Birey olabilmek ve hayatı anlamlandırmak
Ödemiş doğumlu muzafferşeriff’in böyle birçok çalışması var. Şerif, 1935 yılında otokinetik etki deneyiyle kendi değerleri olmayan insanların yaşadıkları topluma göre davrandıklarını, ait olma hissiyle grubun kurallarını düşünmeden, sorgulamadan uyduklarını kanıtlamıştır.
İşte bu yüzden birey olabilmek önemlidir. Özgüvenli, güçlü ve sorumluluk sahibi birisi olabilmek, özgürce kararlar alıp seçimler yapabilmek için insanın kendi değerlerini bilmesi gerekir. Ancak “ben” olmak yeterli değildir. “Biz” olmayı da becermek gerekir.
Hayatı anlamlı kılan “biz” olabilmektir. Biz bilinci kendini düşündüğü kadar başkalarını düşünebilmektir. Adam kayırma, mobbing yapma, birbirinin hakkını yemenin arkasında biz olmayı becerememek gelir. Biz bilincini oluşturabilmek için de ortak bir amaç ve vizyon oluşturmak gerekir. Bunu da yapacak olan yüksek vizyonu olan liderlerdir.

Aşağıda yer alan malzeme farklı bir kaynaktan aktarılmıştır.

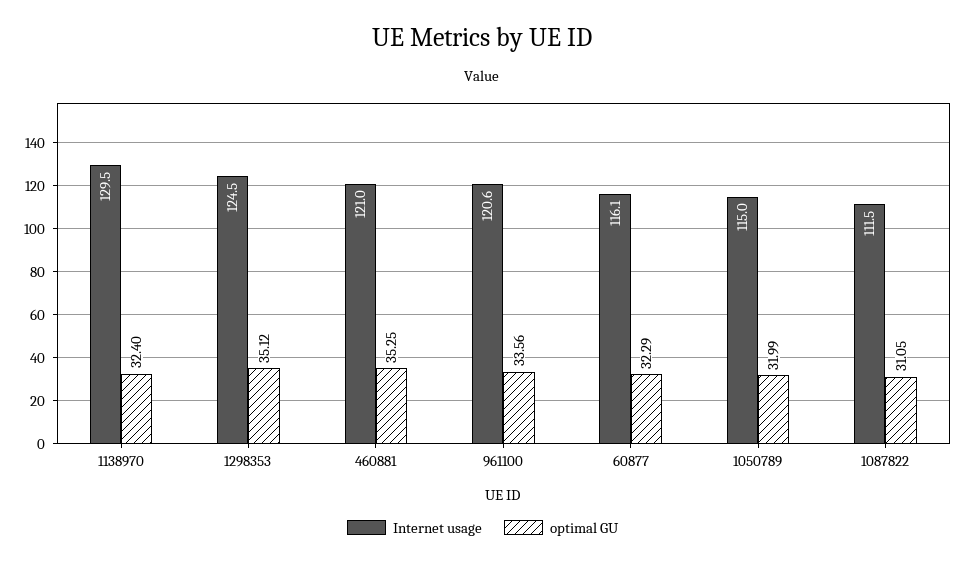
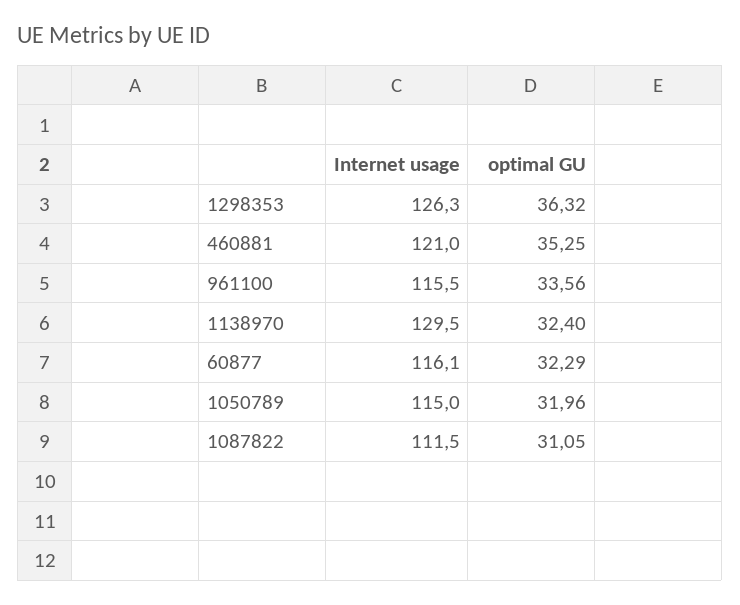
Internet usage, 1298353: 124.5 -> 126.3
optimal GU, 1298353: 35.12 -> 36.32
Internet usage, 961100: 120.6 -> 115.5
optimal GU, 1050789: 31.99 -> 31.96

Bir işyerinde, bir takımda “ben”lerin yanında “biz” bilinci varsa gerçek başarı gelecektir. Çünkü o işyerinde dayanışmanın, halden anlamanın, sevgi ve saygının keyfi vardır. “Ben” olmadan “biz” olamazsınız. “Biz” olmadan da anlamlı bir hayat süremezsiniz.